サブプライム問題に関連して、世界的に株価が急落するなど金融市場が不安定な展開になっている。
サブプライム問題とは、米国で、所得水準が低いなど信用状況が低い層に対する住宅ローン=サブプライムローンが焦げ付いていることに伴い、当該住宅ローンを基礎にした証券=RMBS(レジデンシャル・モーゲージ・バックト・セキュリティー=住宅ローン担保債券)の価格が急落したり、それによって大手金融機関の業績が悪化している現象を指す。
サブプライム問題発生の背景
何故、今、サブプライム問題は発生したのか。
直接のきっかけは、従来、上昇を続けてきた米国の住宅価格が、昨年の年央以降頭打ちから下落傾向に転じたことだ。90年代後半、米国の株式市場では、“ITバブル”が市場を席巻した。ITに関連した企業の株は、いかなる銘柄であっても一様に上昇した。それは、80年代後半のわが国の資産バブルと同じ様相だった。その“ITバブル”が弾けたのが2000年である。当時は株価が大幅に下落し、日本と同様、米国も長期の経済低迷期に入ることが懸念された。
しかし、米国は、グリーンスパン前FRB議長の柔軟な金融政策の運営もあり、結果的に大きな景気後退には至らなかった。“ITバブル”崩壊に際して、FRBは迅速に金融政策を緩和して、金利を引き下げ潤沢な流動性を供給することで、経済をソフトランディングさせることに成功したのである。
ただ、それによって問題が全て解決されたわけではない。潤沢に供給された資金が不動産市場に向かい、住宅価格が顕著な上昇傾向を示し始めた。
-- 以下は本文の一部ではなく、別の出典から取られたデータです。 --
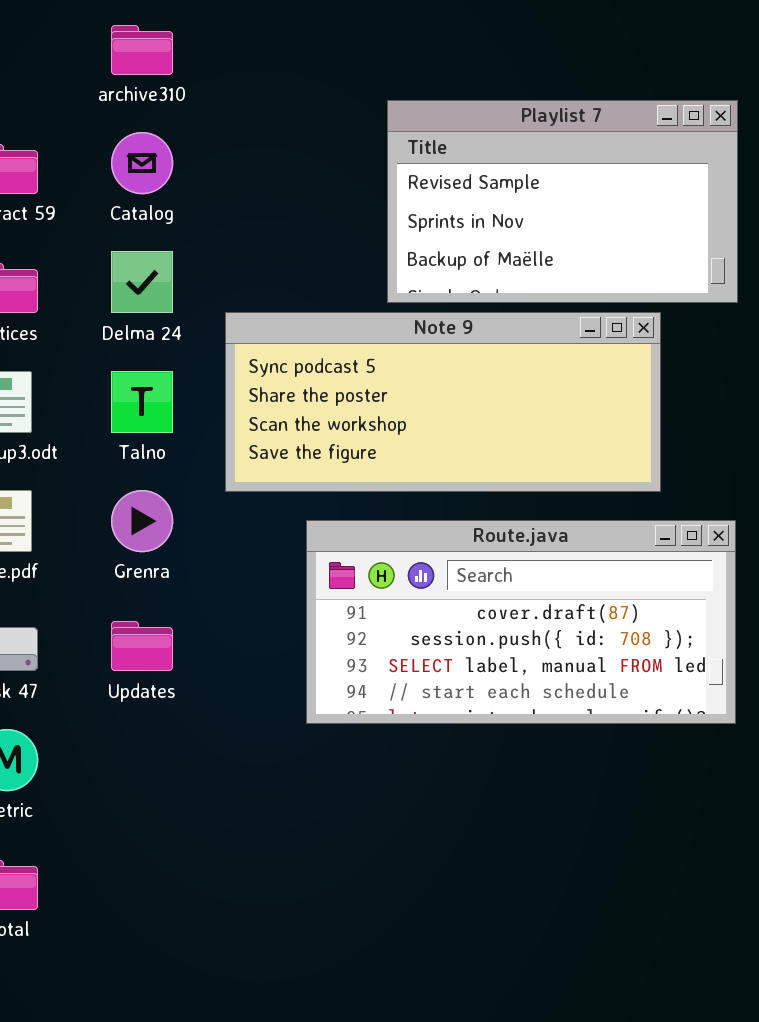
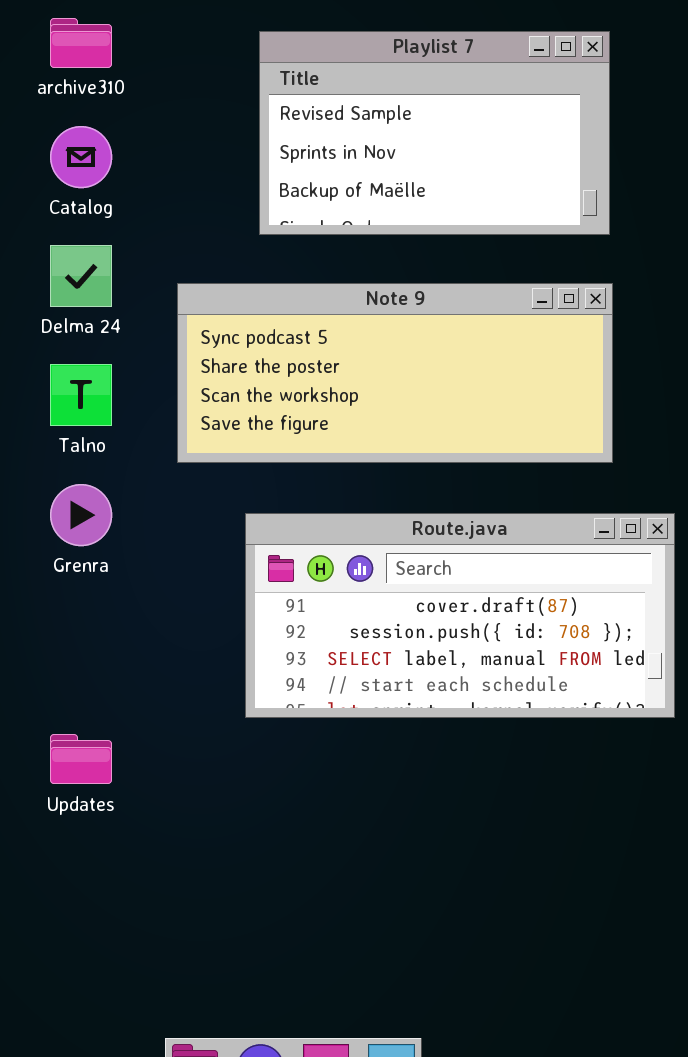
Playlist 7: [387,100,738,303] -> [259,31,610,235], moved
Note 9: [225,312,661,492] -> [177,283,613,463], moved
Updates: [111,621,173,671] -> [50,734,112,784], moved

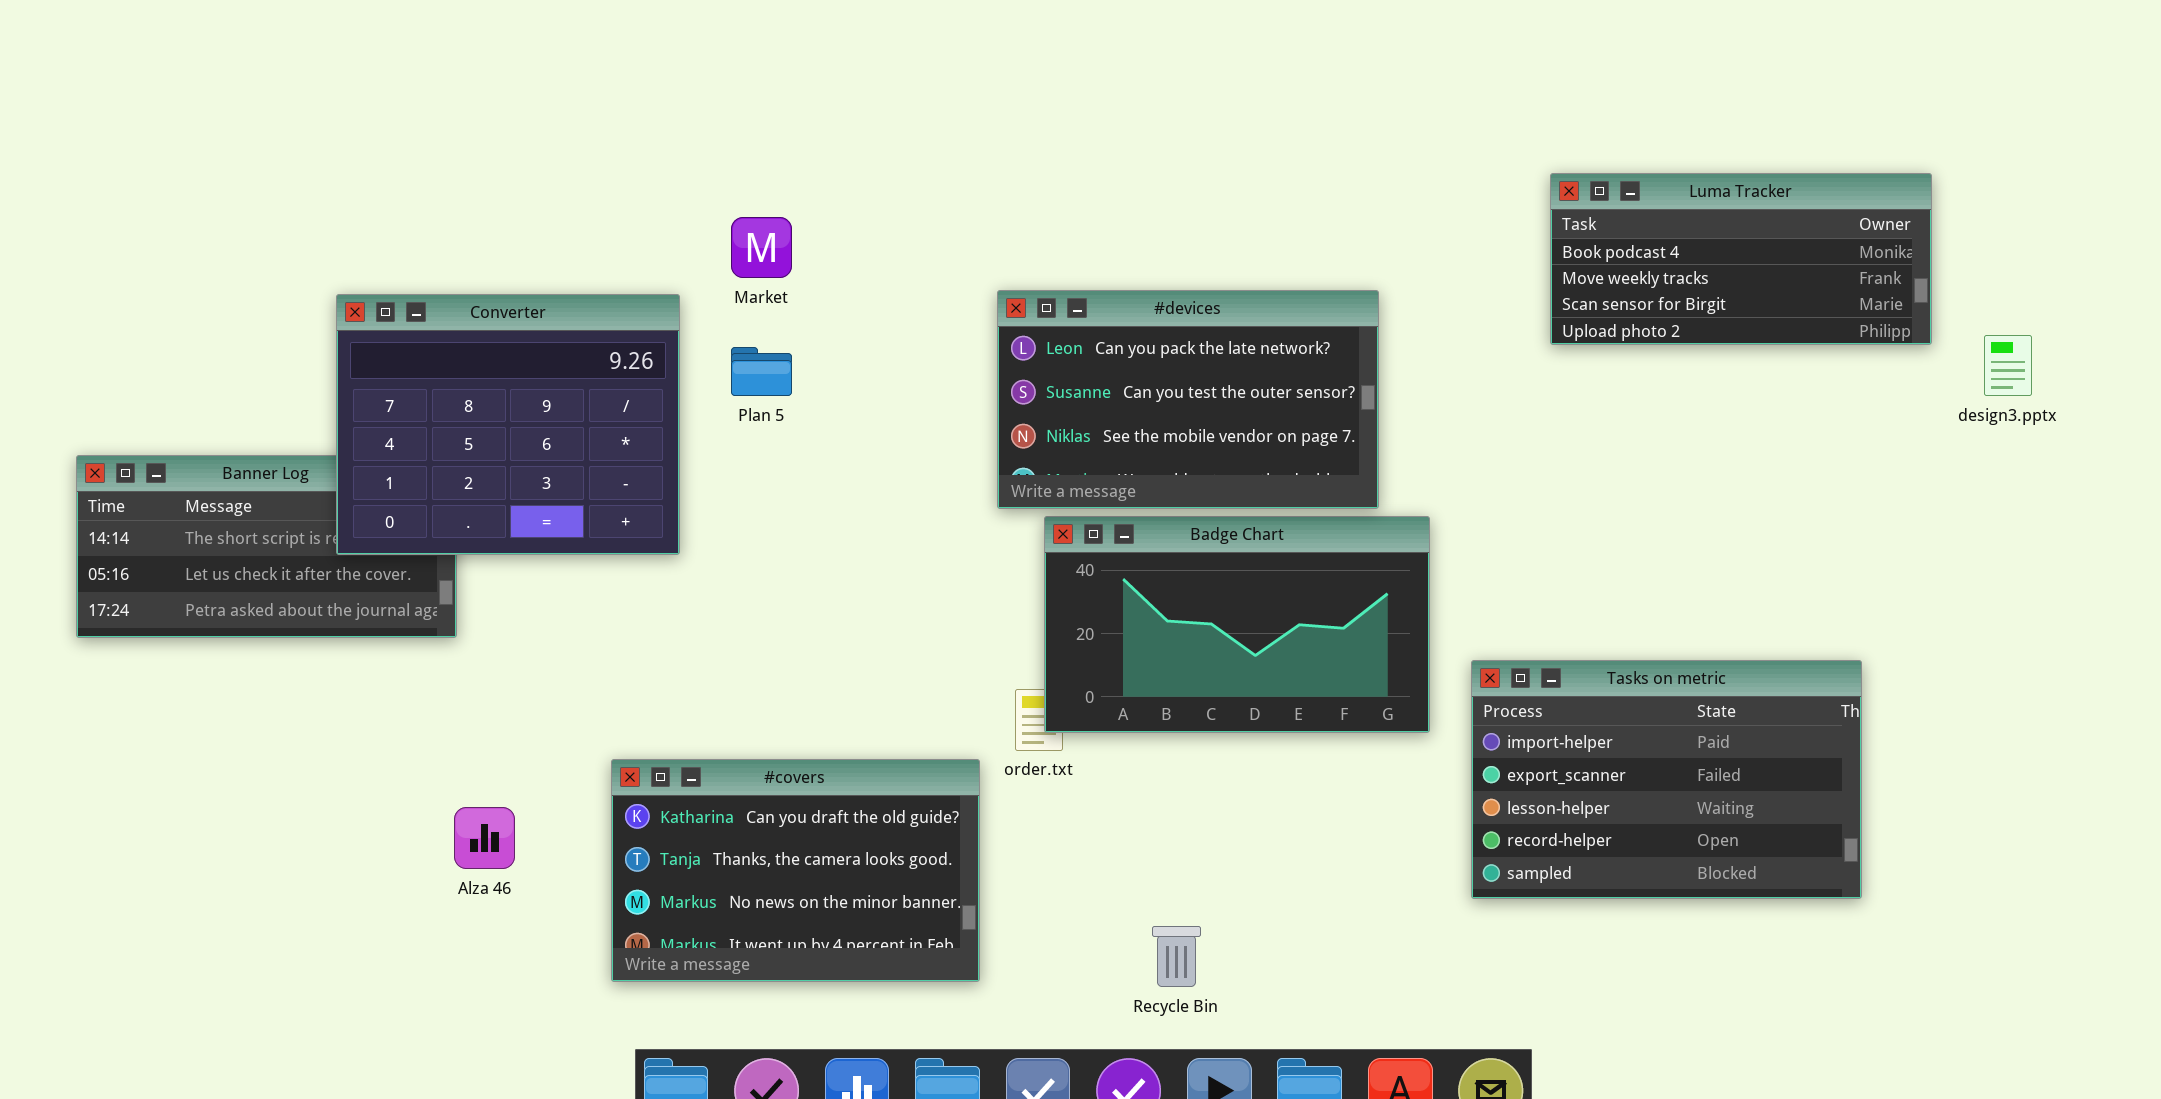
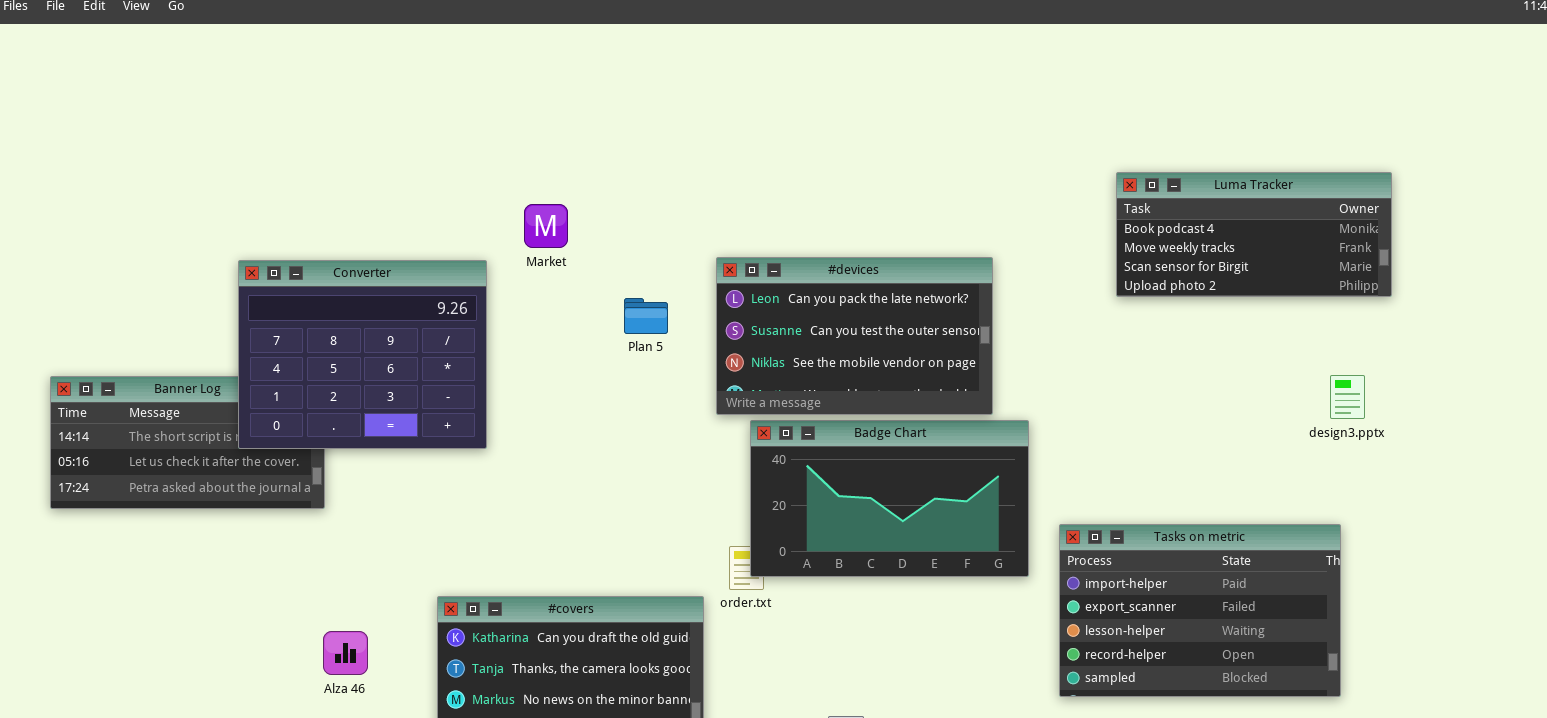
design3.pptx: [1984,335,2032,396] -> [1330,375,1365,419], moved
Plan 5: [731,347,792,396] -> [624,298,668,334], moved

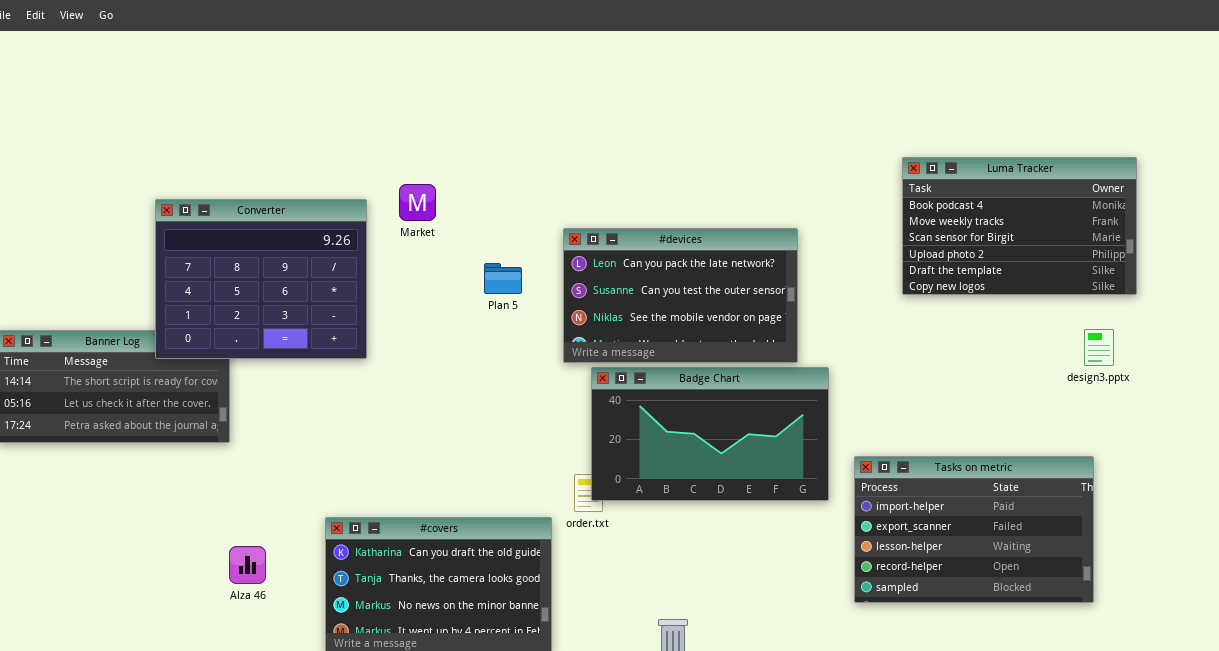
Luma Tracker: [1116,172,1392,297] -> [902,157,1137,295], resized
Converter: [238,260,487,449] -> [155,199,367,359], moved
それによって、米国は“ITバブル”を“住宅バブル”に乗り継ぐことに成功したのである。
その“住宅バブル”に目をつけた金融機関は、住宅価格の上昇を前提にして、信用力の低い家計にまで積極的に住宅ローンを貸し込んだ。住宅価格が上がっていくのであれば、たとえ信用力が低い家計でも、住宅を転売することによってローンの返済が可能になると考えたのだ。